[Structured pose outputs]
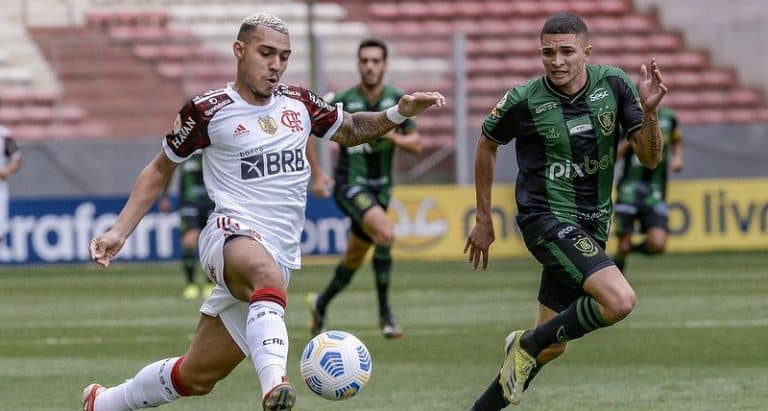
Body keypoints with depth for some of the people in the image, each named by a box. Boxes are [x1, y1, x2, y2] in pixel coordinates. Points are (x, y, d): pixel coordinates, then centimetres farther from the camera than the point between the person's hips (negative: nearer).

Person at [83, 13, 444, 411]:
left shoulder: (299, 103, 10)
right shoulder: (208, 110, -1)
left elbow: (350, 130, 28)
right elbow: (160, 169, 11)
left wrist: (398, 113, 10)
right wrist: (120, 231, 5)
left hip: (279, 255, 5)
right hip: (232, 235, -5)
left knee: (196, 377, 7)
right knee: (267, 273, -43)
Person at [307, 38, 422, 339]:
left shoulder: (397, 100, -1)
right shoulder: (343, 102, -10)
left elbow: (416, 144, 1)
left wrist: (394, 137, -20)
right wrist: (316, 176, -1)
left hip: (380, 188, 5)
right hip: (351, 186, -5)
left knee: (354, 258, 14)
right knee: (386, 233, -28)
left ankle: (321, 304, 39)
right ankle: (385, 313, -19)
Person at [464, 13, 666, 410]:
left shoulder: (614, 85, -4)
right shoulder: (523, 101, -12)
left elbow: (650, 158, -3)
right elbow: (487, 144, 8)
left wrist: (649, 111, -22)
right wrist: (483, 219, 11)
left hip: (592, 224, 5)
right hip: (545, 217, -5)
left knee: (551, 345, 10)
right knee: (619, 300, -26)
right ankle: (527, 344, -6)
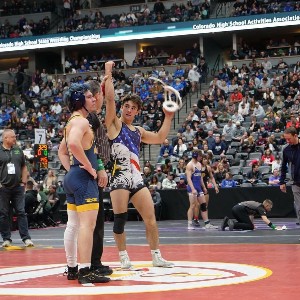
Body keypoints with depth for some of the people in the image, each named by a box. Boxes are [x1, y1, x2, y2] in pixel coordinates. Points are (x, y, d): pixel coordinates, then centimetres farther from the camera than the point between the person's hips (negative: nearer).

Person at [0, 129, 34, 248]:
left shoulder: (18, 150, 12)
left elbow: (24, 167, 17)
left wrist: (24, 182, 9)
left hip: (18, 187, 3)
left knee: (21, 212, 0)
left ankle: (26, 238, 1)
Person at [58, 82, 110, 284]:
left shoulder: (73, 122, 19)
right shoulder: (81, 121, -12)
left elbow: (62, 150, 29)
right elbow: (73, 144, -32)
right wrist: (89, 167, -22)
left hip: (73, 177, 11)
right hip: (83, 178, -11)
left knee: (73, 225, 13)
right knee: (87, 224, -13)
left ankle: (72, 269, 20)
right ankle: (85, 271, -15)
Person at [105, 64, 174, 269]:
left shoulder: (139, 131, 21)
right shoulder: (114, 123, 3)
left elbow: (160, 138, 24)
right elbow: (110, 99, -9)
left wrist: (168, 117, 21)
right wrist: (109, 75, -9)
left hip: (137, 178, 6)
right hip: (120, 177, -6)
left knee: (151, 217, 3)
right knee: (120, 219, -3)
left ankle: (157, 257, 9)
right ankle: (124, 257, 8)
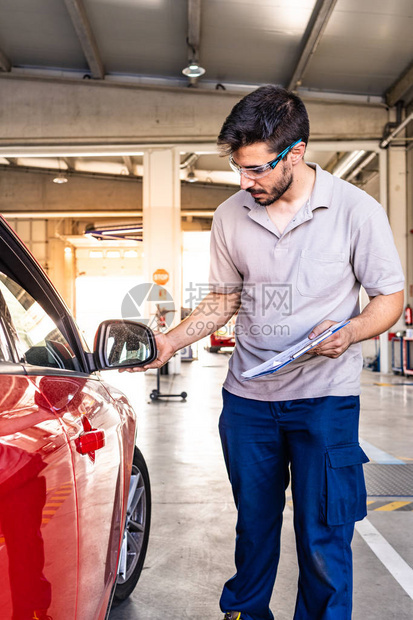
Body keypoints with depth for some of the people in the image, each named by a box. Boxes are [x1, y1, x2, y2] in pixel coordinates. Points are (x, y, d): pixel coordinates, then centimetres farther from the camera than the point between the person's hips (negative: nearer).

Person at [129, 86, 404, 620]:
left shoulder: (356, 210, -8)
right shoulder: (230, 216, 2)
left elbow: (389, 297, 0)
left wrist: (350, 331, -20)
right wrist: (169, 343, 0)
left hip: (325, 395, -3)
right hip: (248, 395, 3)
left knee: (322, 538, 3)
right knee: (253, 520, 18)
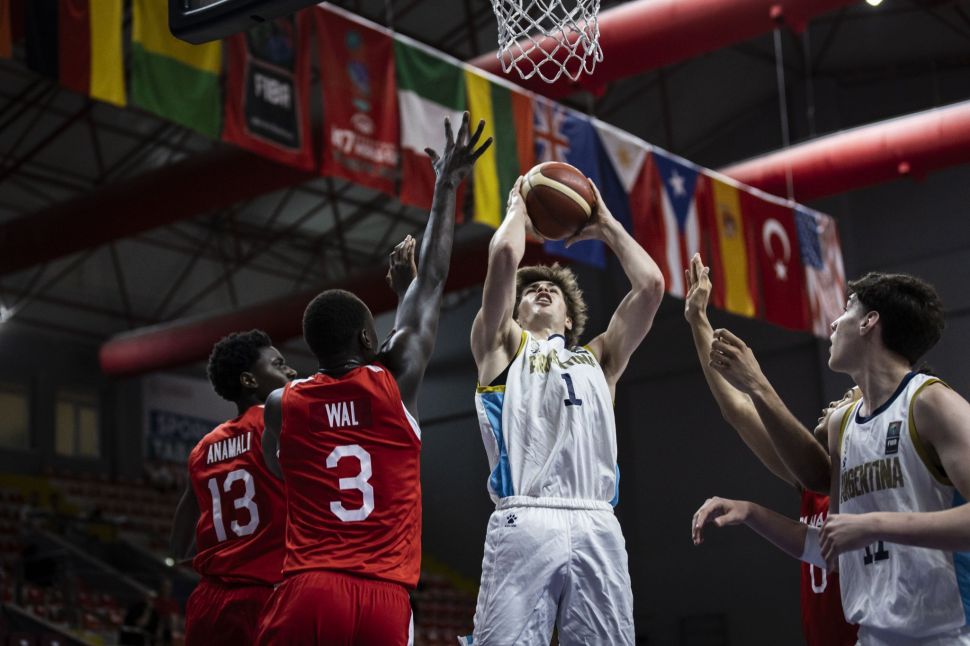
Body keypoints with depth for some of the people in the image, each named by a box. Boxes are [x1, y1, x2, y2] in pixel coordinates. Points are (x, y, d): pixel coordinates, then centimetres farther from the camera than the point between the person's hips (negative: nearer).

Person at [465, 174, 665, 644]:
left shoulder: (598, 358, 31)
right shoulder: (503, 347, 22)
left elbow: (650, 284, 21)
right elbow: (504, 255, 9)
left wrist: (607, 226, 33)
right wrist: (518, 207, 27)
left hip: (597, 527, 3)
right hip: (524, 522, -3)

-- About this exercise --
Convert the part of the listing that opens with the line containing "right shoulder: (114, 123, 3)" and closes with the line containing "right shoulder: (230, 216, 2)" into a numbered list, skipping blank lines and leaving the pictures out of the answer.

-- Answer to this task --
1. right shoulder: (114, 123, 3)
2. left elbow: (160, 138, 24)
3. right elbow: (110, 99, -9)
4. left wrist: (168, 117, 21)
5. right wrist: (109, 75, -9)
6. left hip: (137, 178, 6)
7. right hip: (120, 177, -6)
8. left knee: (151, 217, 3)
9. right knee: (120, 219, -3)
10. left ankle: (157, 257, 9)
11. right ankle: (124, 257, 8)
12. Body keypoints with depth for some of the people in the image, each named by a box. Boxes are [x1, y1, x2, y2] in pixel coordinates. Points are (x, y, d): pixel coordinates, then centimetres farther from the camera than the point between the person's hips (negative: nearer).
13. Person at [129, 86, 404, 620]:
14. left shoulder: (356, 210, -8)
15. right shoulder: (230, 216, 2)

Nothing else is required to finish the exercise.